Con la scusa di liberare un soldato rapito, Israele sta bombardando la Striscia di Gaza e si sta preparando a re-invaderla. Ha inoltre arrestato un terzo del parlamento palestinese, distruggendo anche la sua fragile illusione di potere e riducendo il già vuoto vascello dell'Autorità Palestinese in un rottame galleggiante.
In mezzo al disastro, i Palestinesi possono trovare un amaro elemento di compensazione: la brutale pretesa del Fatah di controllare la politica nazionale palestinese e la sua rivalità con Hamas sono state rese obsolete. Persino la testarda comunità internazionale non può più sostenere la sua tenace pretesa che l'AP sia attualmente capace di qualsiasi attività governativa. La fine del disastroso modello di Oslo - lo stratagemma d'Israele per assicurarsi lo smembramento finale della terra palestinese e la fatale cooptazione del movimento nazionale palestinese - può essere finalmente a portata di mano. Forse l'unità palestinese ha ancora una possibilità.

####

Esercizi da svolgere:
• a. Trascrivi dal testo su Gaza il passo che va da "Con la scusa" fino a "un rottame galleggiante.".
• b. Secondo il testo su Gaza, quale parte del parlamento palestinese è stata arrestata da Israele?
• c. Spiega in una o due frasi in che cosa consiste, secondo il testo su Gaza, l'amaro elemento di compensazione che i Palestinesi possono trovare in mezzo al disastro.
Il materiale non ha alcun rapporto con il testo su Gaza.

Materiale:

####

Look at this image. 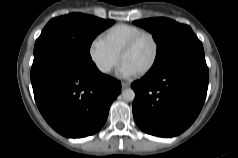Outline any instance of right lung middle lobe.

####

Risultati:
• a.
Con la scusa di liberare un soldato rapito, Israele sta bombardando la Striscia di Gaza e si sta preparando a re-invaderla. Ha inoltre arrestato un terzo del parlamento palestinese, distruggendo anche la sua fragile illusione di potere e riducendo il già vuoto vascello dell'Autorità Palestinese in un rottame galleggiante.

• b. Un terzo del parlamento palestinese.

• c. La brutale pretesa del Fatah di controllare la politica nazionale palestinese e la sua rivalità con Hamas sono state rese obsolete. Nemmeno la comunità internazionale può più sostenere che l'AP sia capace di qualsiasi attività governativa.